Repeat the listing exactly. Do not carry over any pictures.

+--

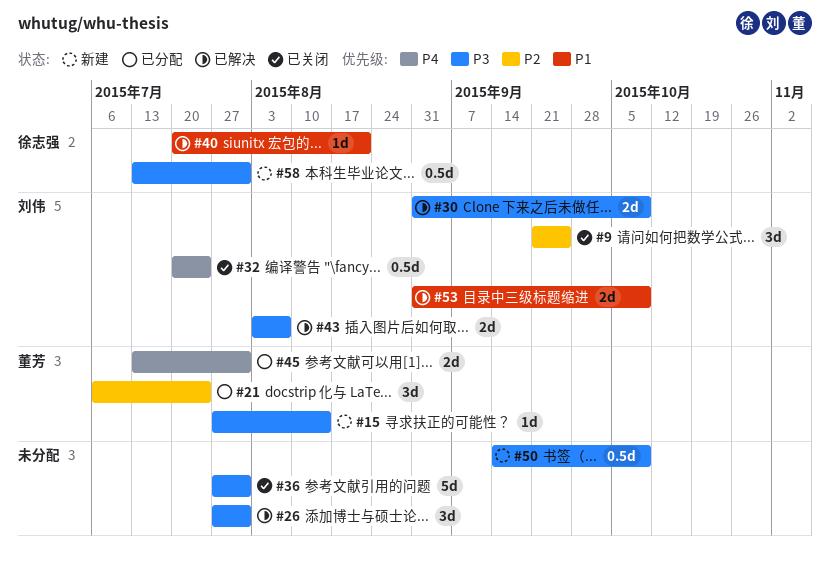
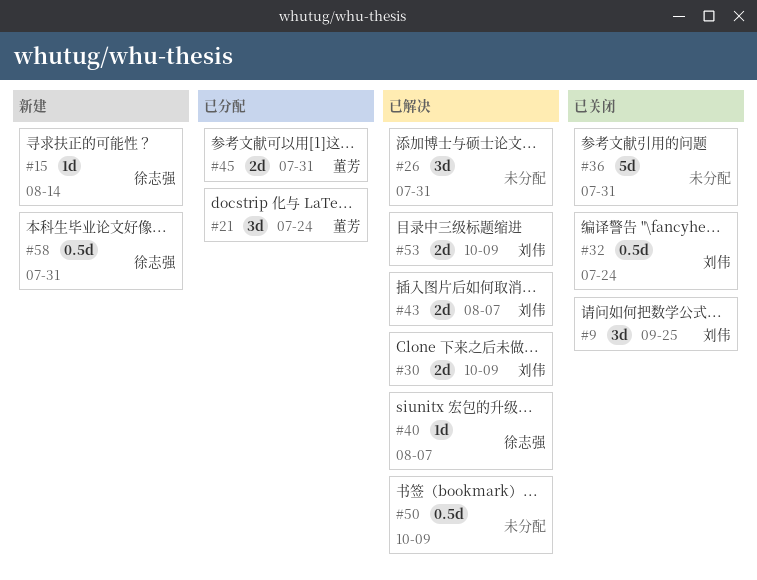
#15, owner: 董芳 -> 徐志强
#40, due: Aug 21 -> Aug 7
#50, status: 新建 -> 已解决

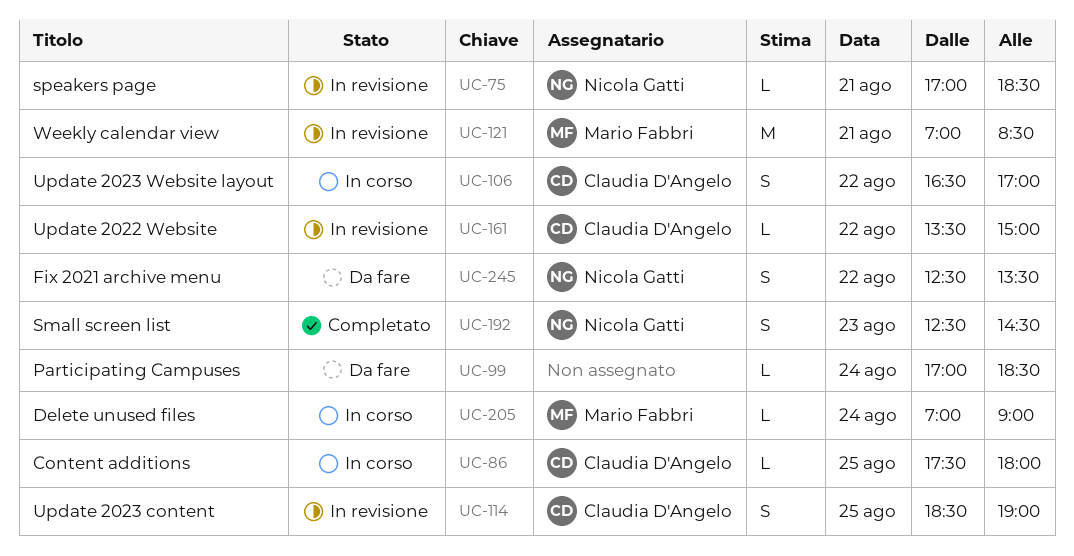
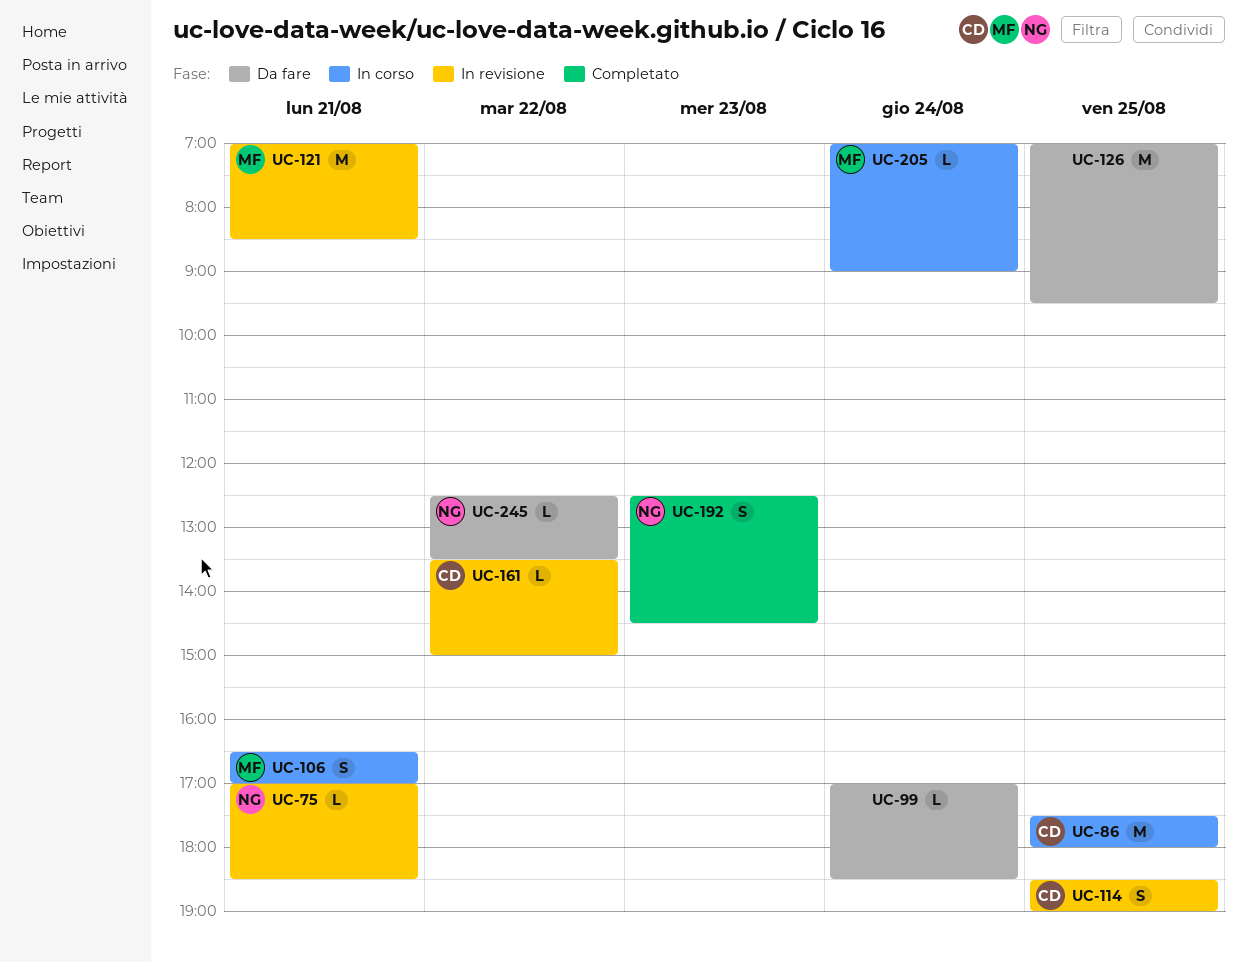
UC-86, estimate: L -> M
UC-106, owner: Claudia D'Angelo -> Mario Fabbri
UC-106, day: Aug 22 -> Aug 21
UC-126: none -> present
UC-245, estimate: S -> L

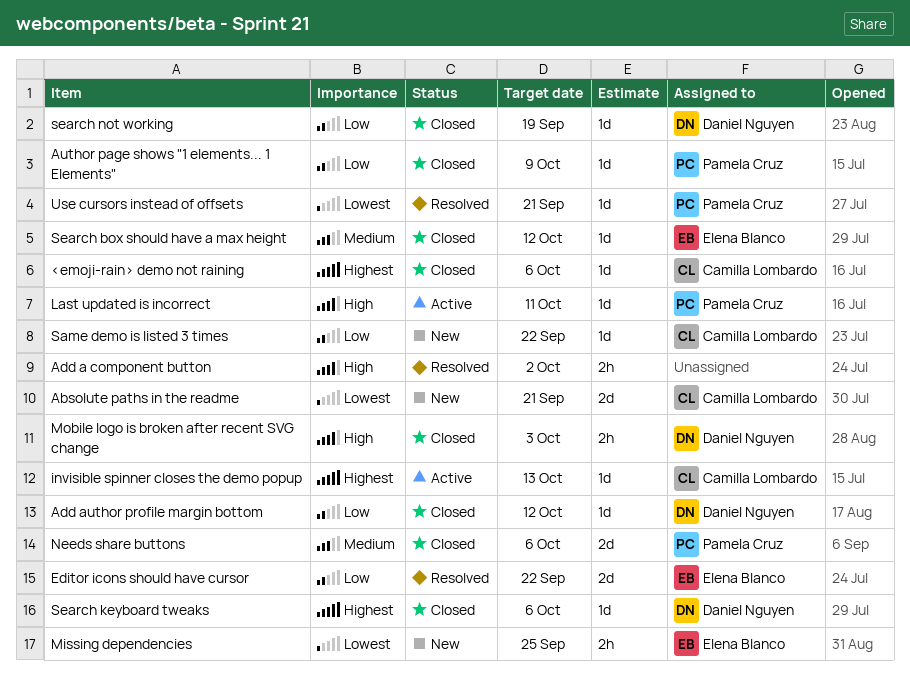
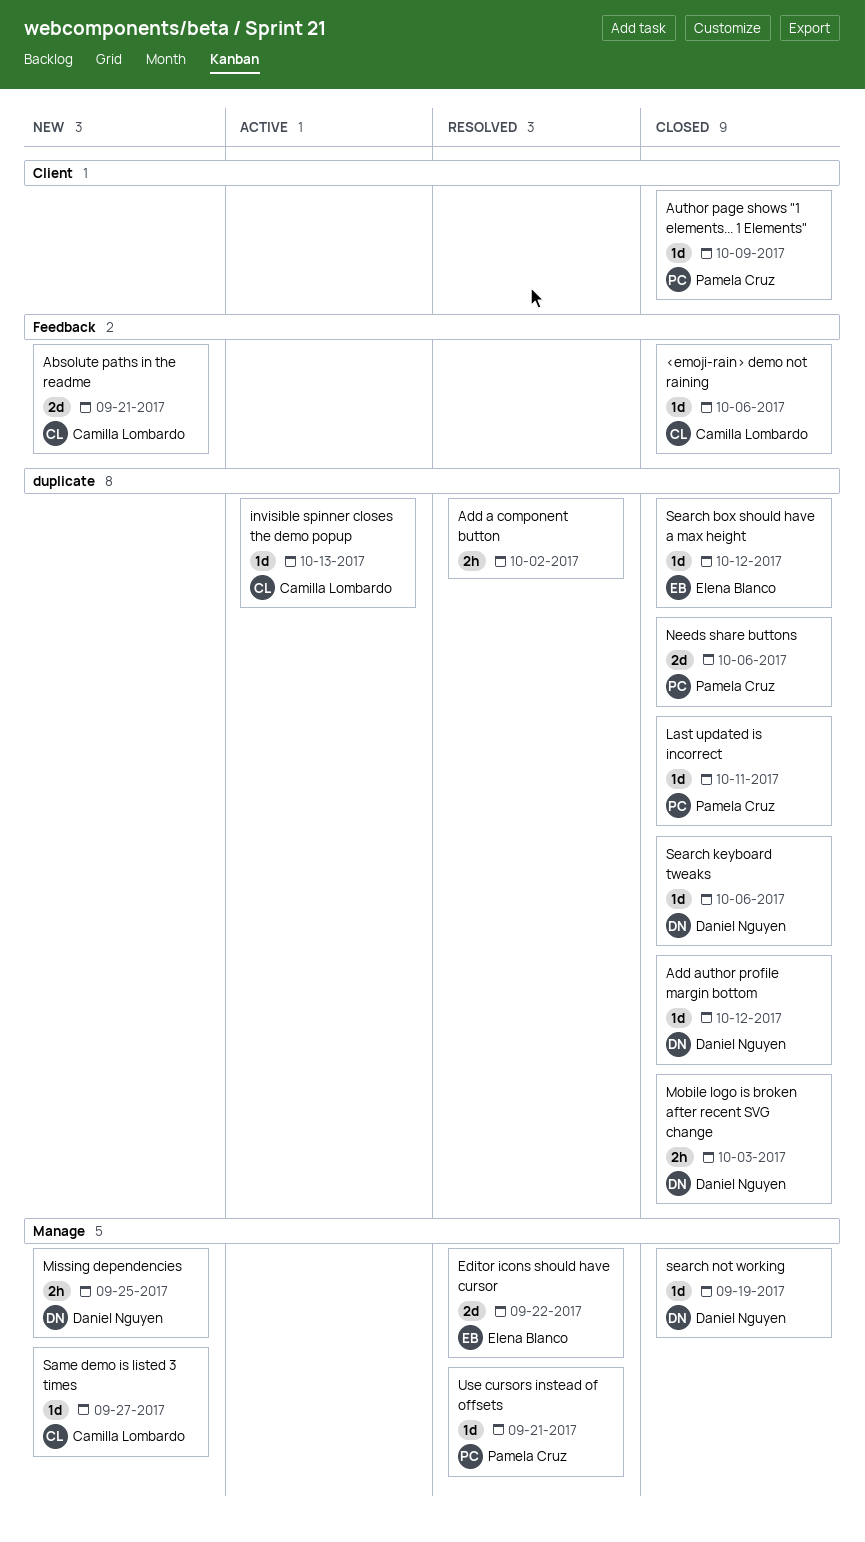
Last updated is incorrect, status: Active -> Closed
Missing dependencies, owner: Elena Blanco -> Daniel Nguyen
Same demo is listed 3 times, due: Sep 22 -> Sep 27

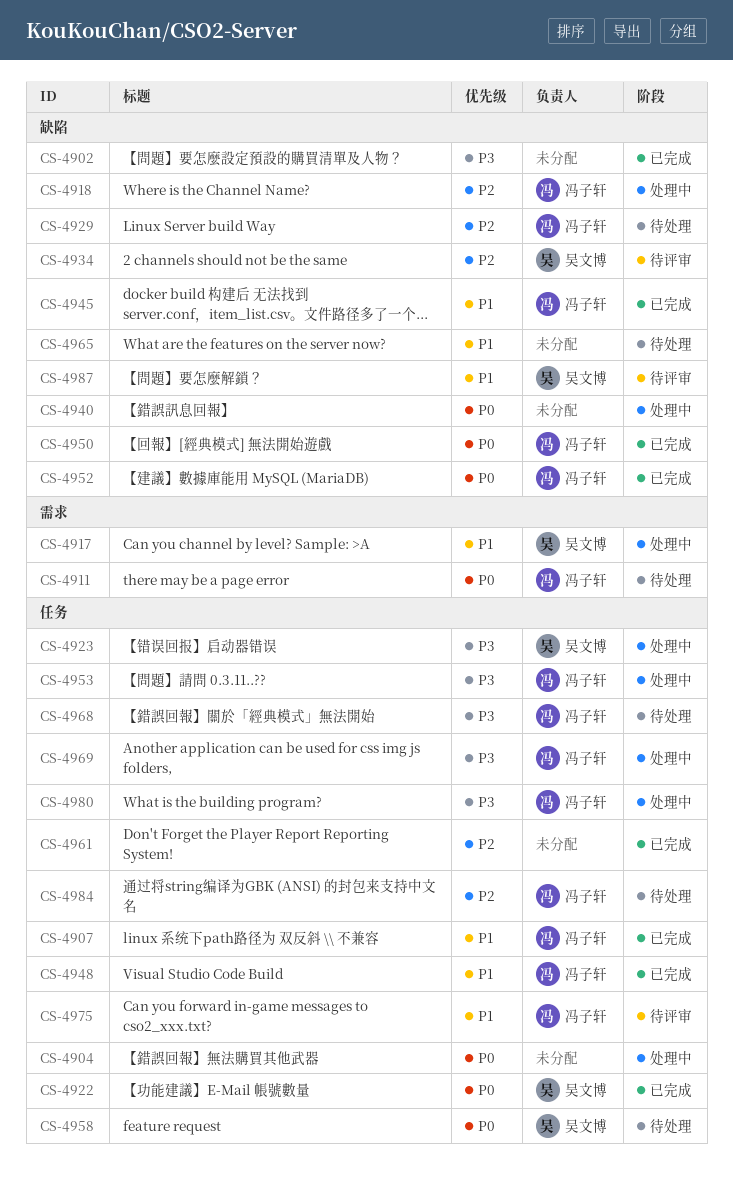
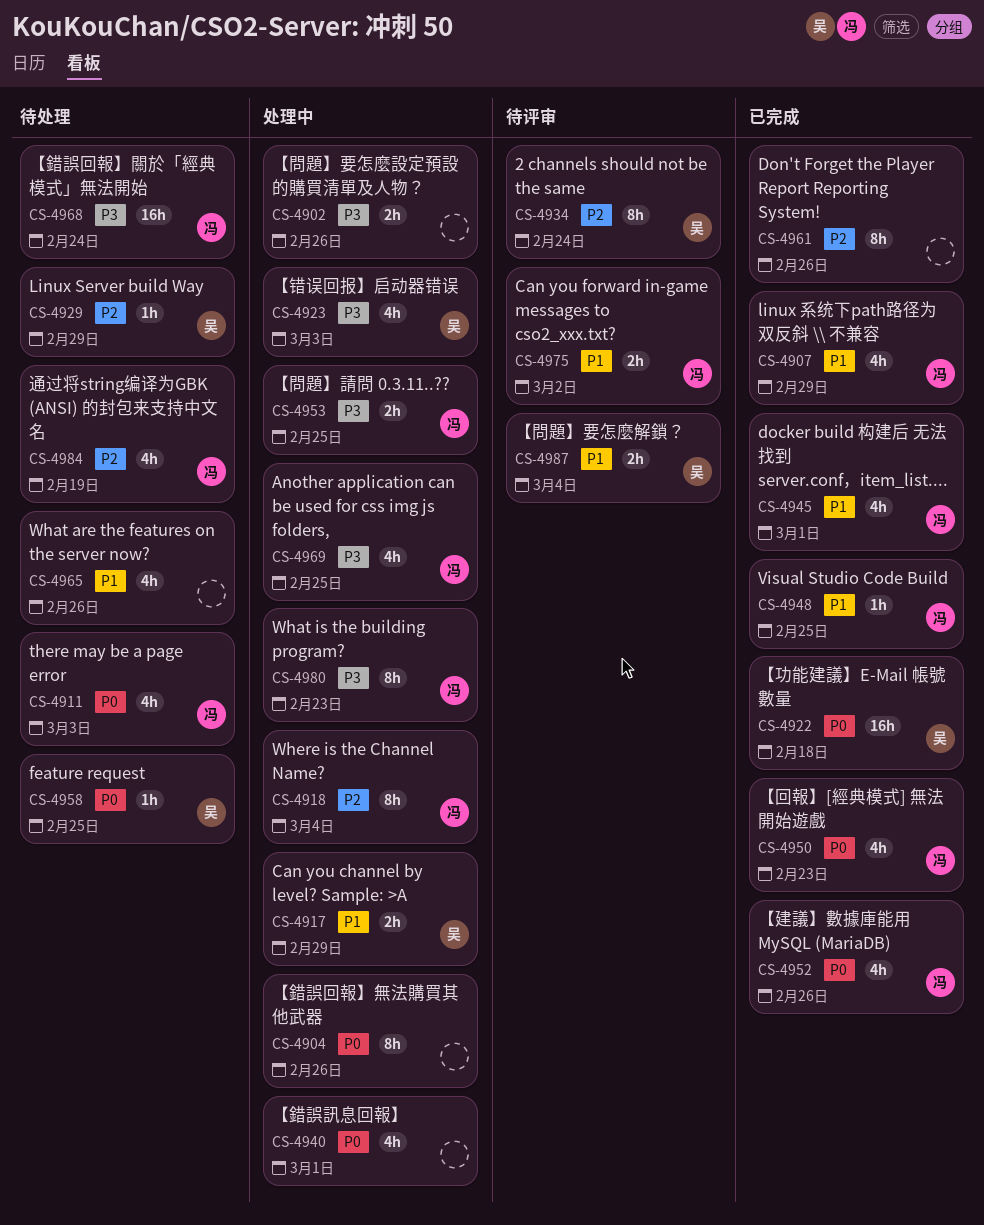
CS-4902, status: 已完成 -> 处理中
CS-4929, owner: 冯子轩 -> 吴文博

+--

**Answer space**
#15, owner: 董芳 -> 徐志强
#40, due: Aug 21 -> Aug 7
#50, status: 新建 -> 已解决

UC-86, estimate: L -> M
UC-106, owner: Claudia D'Angelo -> Mario Fabbri
UC-106, day: Aug 22 -> Aug 21
UC-126: none -> present
UC-245, estimate: S -> L

Last updated is incorrect, status: Active -> Closed
Missing dependencies, owner: Elena Blanco -> Daniel Nguyen
Same demo is listed 3 times, due: Sep 22 -> Sep 27

CS-4902, status: 已完成 -> 处理中
CS-4929, owner: 冯子轩 -> 吴文博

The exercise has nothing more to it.